Beam dynamics design of the Compact Linear Collider Drive Beam injector

Abstract

In the Compact Linear Collider (CLIC) the RF power for the acceleration of the Main Beam is extracted from a high-current Drive Beam that runs parallel to the main linac. The longitudinal and transverse beam dynamics of the Drive Beam injector has been studied in detail and optimized. The injector consists of a thermionic gun followed by a bunching system, some accelerating structures, and a magnetic chicane. The bunching system contains three sub-harmonic bunchers, a prebuncher, and a traveling wave buncher all embedded in a solenoidal magnetic field. The main characteristic of the Drive Beam injector is the phase coding process done by the sub-harmonic bunching system operating at half the acceleration frequency. This process is essential for the frequency multiplication of the Drive Beam. During the phase coding process the unwanted satellite bunches are produced that adversely affects the machine power efficiency.
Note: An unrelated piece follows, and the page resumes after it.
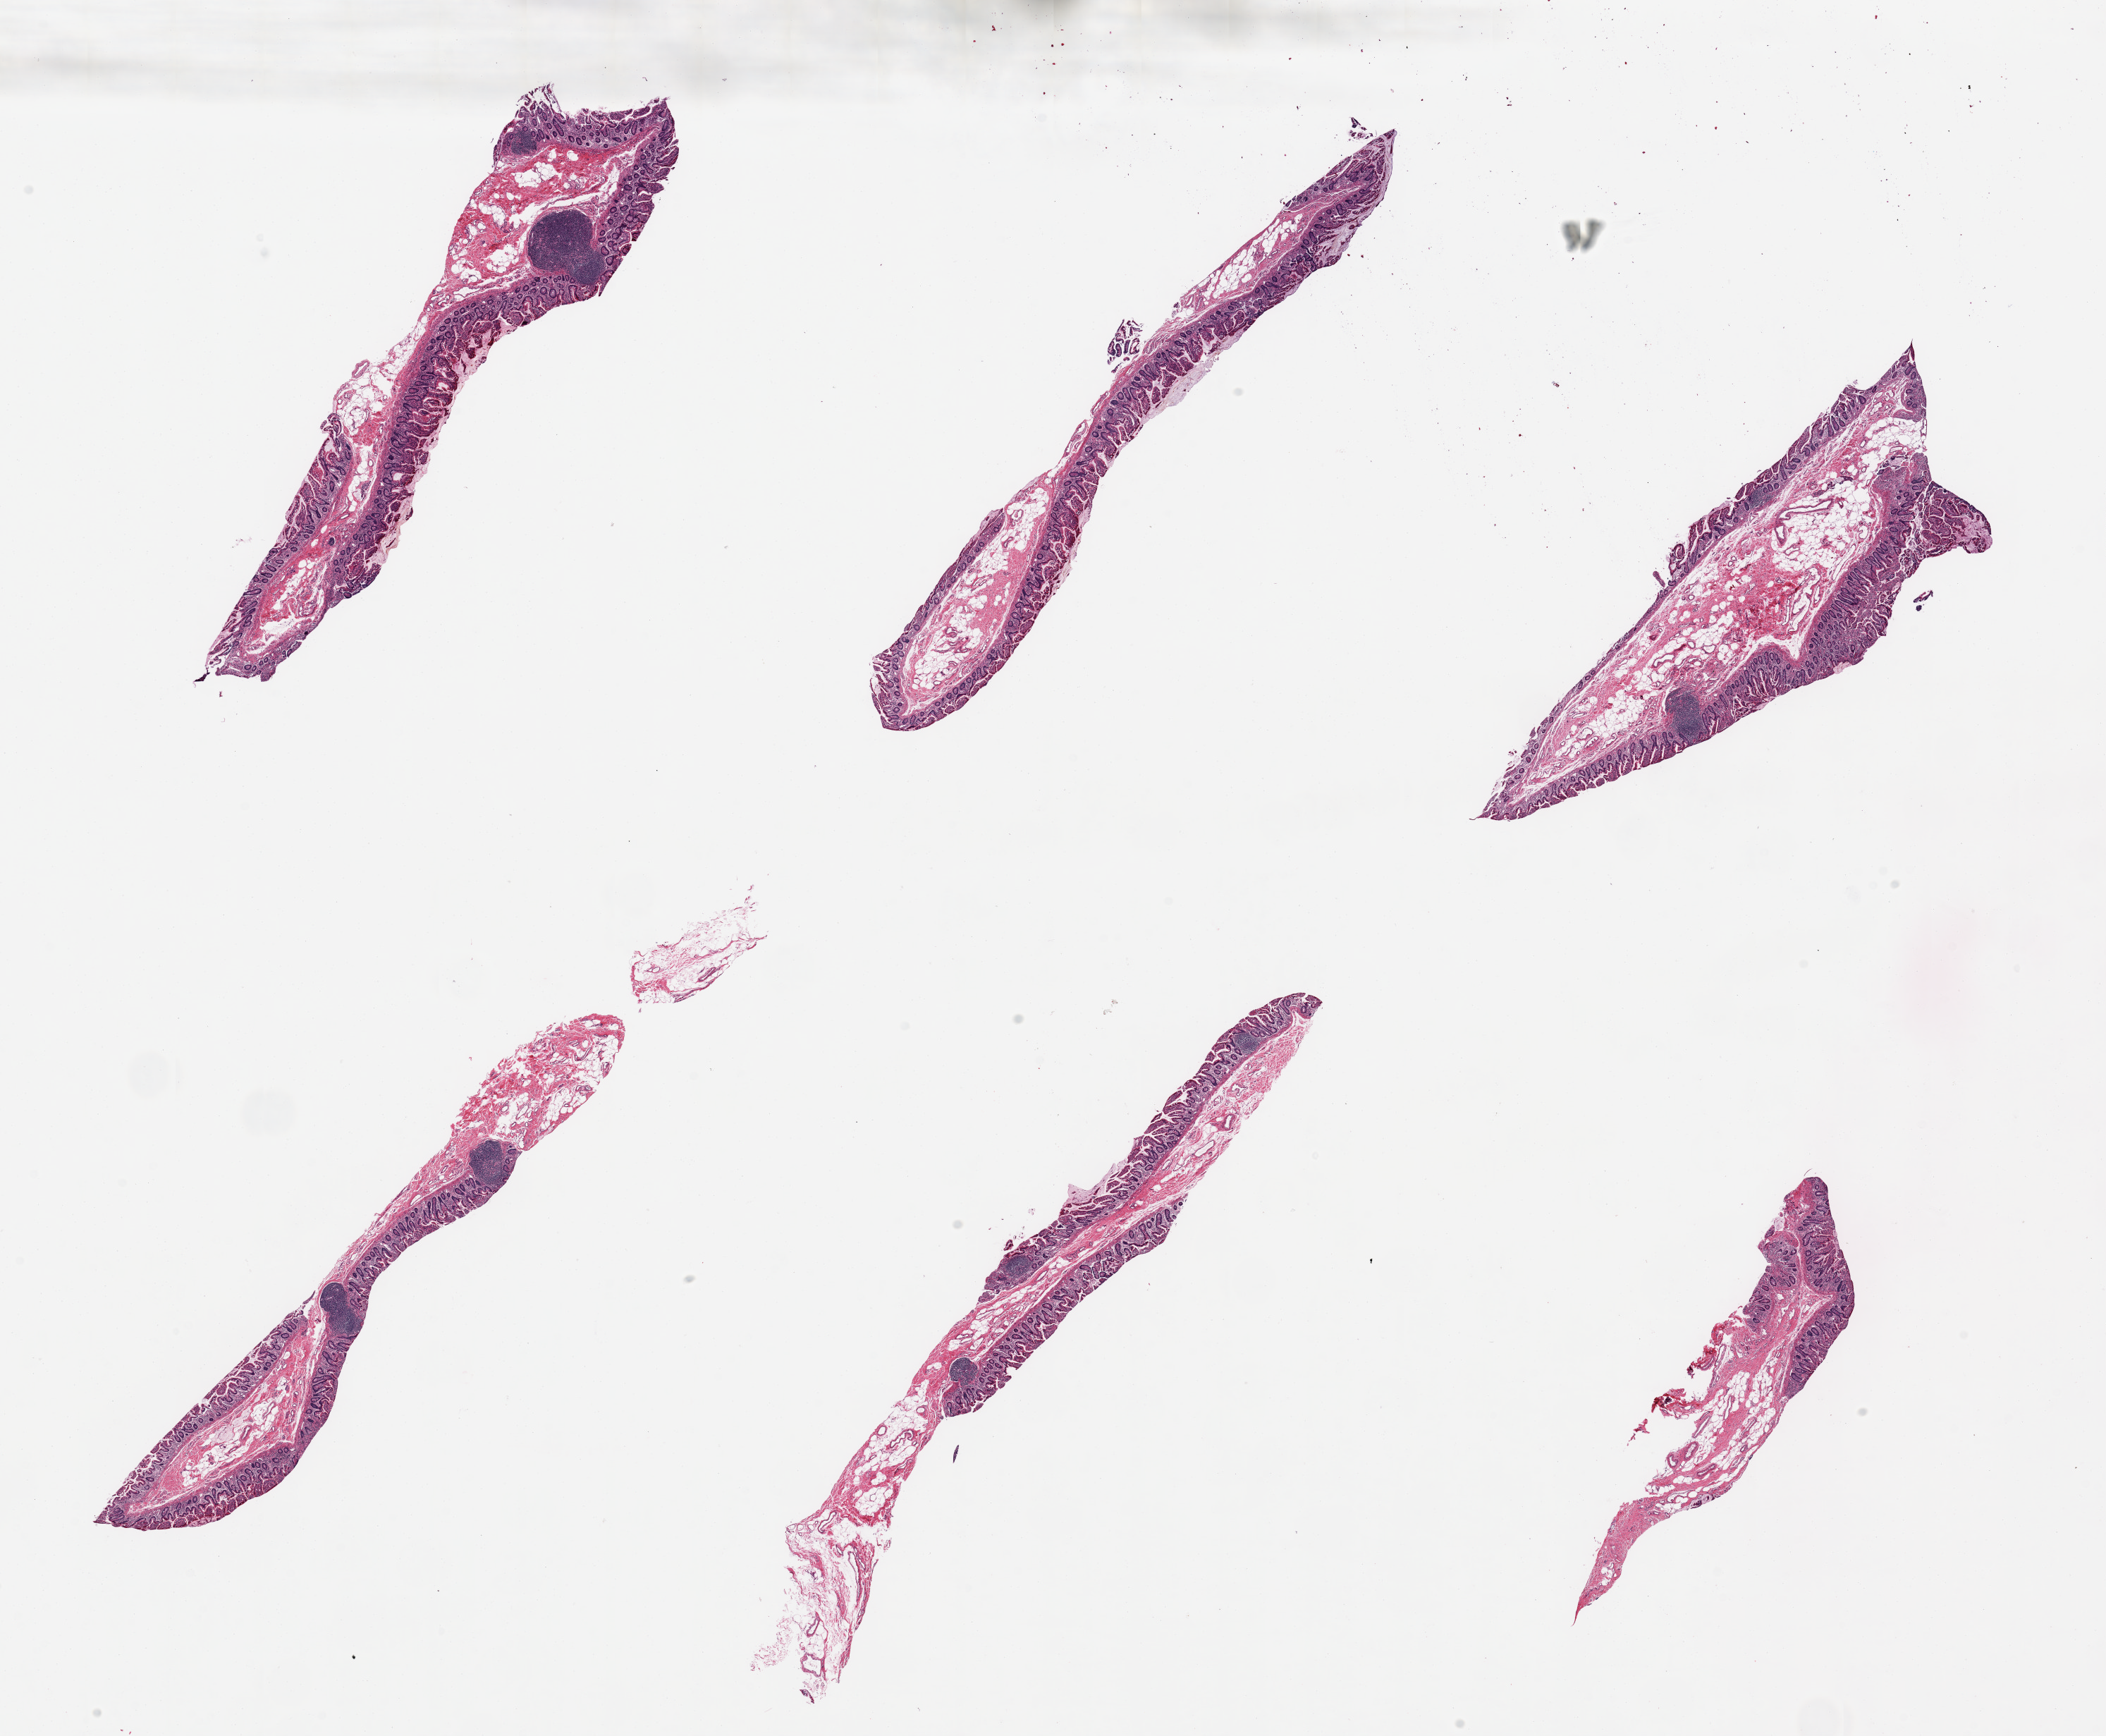
Whole-slide image, H&E stain, brightfield, a low-resolution overview of the entire scanned area, about 23.6 x 19.5 mm. PAXgene-fixed paraffin-embedded (PFPE) section. Section of ileum (target tissue). Donor tissue sample. Male donor.
- review note (as recorded): 6 pieces; mucosa/submucosa with scattered lymphoid aggregates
The main challenge is to reduce the population of particles in the satellite bunches in the presence of strong space-charge forces due to the high beam current. The simulation of the beam dynamics has been carried out with parmela with the goal of optimizing the injector performance compared to the existing model studied for the Conceptual Design Report (CDR). The emphasis of the optimization was on decreasing the satellite population, the beam loss in the magnetic chicane and limiting the beam emittance growth in transverse plane.